Collected data
══════════════════════════════
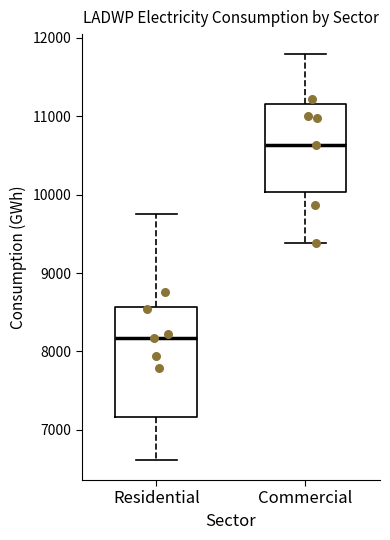

Reading left to right, read every box against the y-axis: the position of its median line, the range the box covers, and the ends of its whiskers. The values are not printed on the chart, so give them approximately, as read against the axis.

Residential: median 8200, box 7200 to 8600, whiskers 6600 to 9700
Commercial: median 10600, box 10000 to 11200, whiskers 9400 to 11800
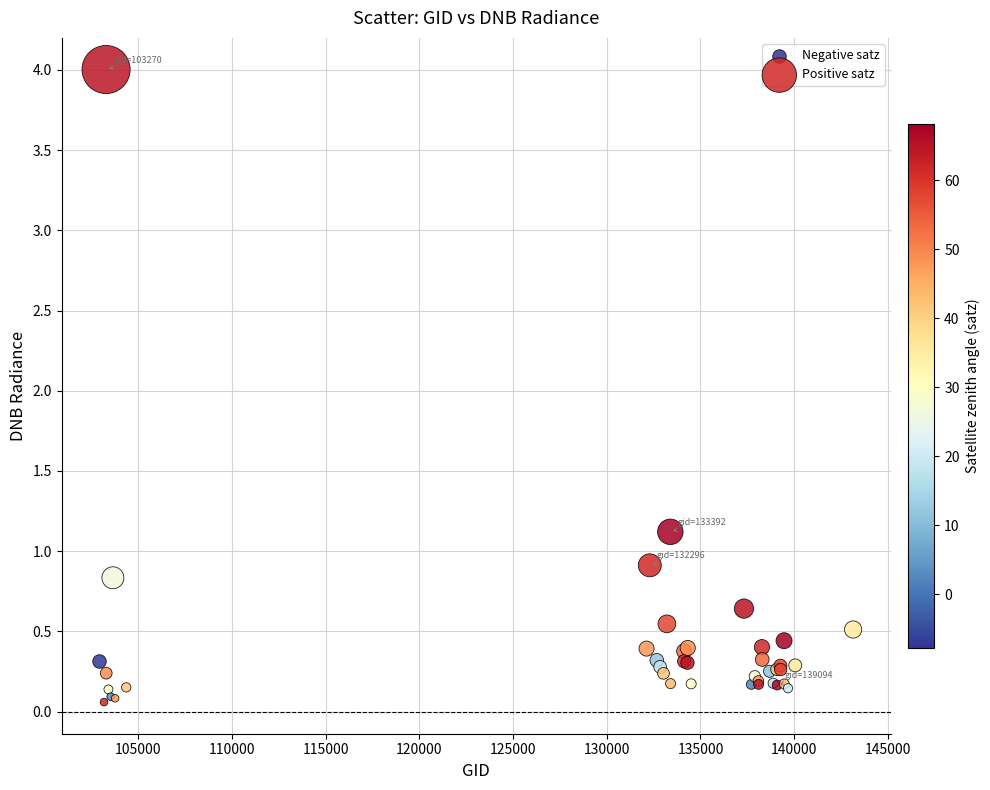

What are all the series names shown in the legend?

Negative satz, Positive satz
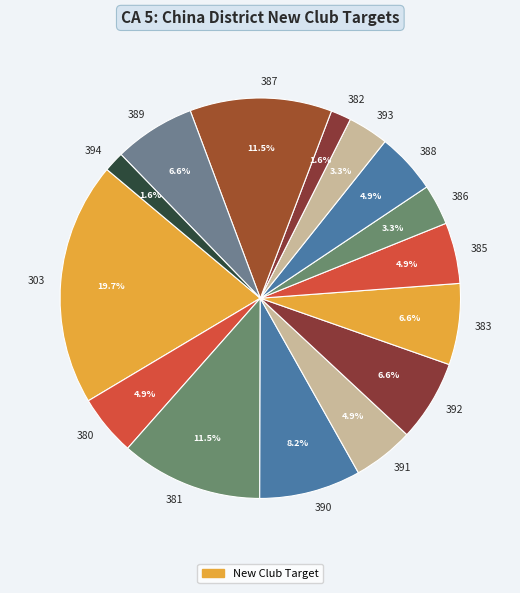

Approximately how many times larger is the value at 381 compared to 393?

3.5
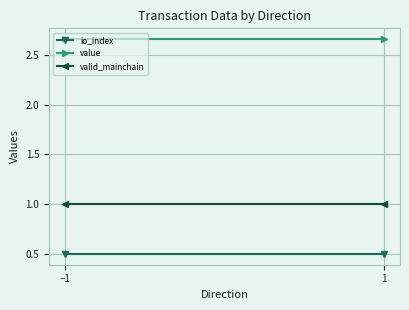

True or false: io_index has a value of 0.1 at 1.

False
══════════════════════════════
• **TO DO**
Render the stretch of the rows from the line containing "Approximately how many" through the end of the rows, both ends included, as a JSON list of strings with one string per line. Leave out blank lines and the pictures.

• **ANSWER TO THIS EXERCISE**
[
  "Approximately how many times larger is the value at 381 compared to 393?",
  "3.5",
  "True or false: io_index has a value of 0.1 at 1.",
  "False"
]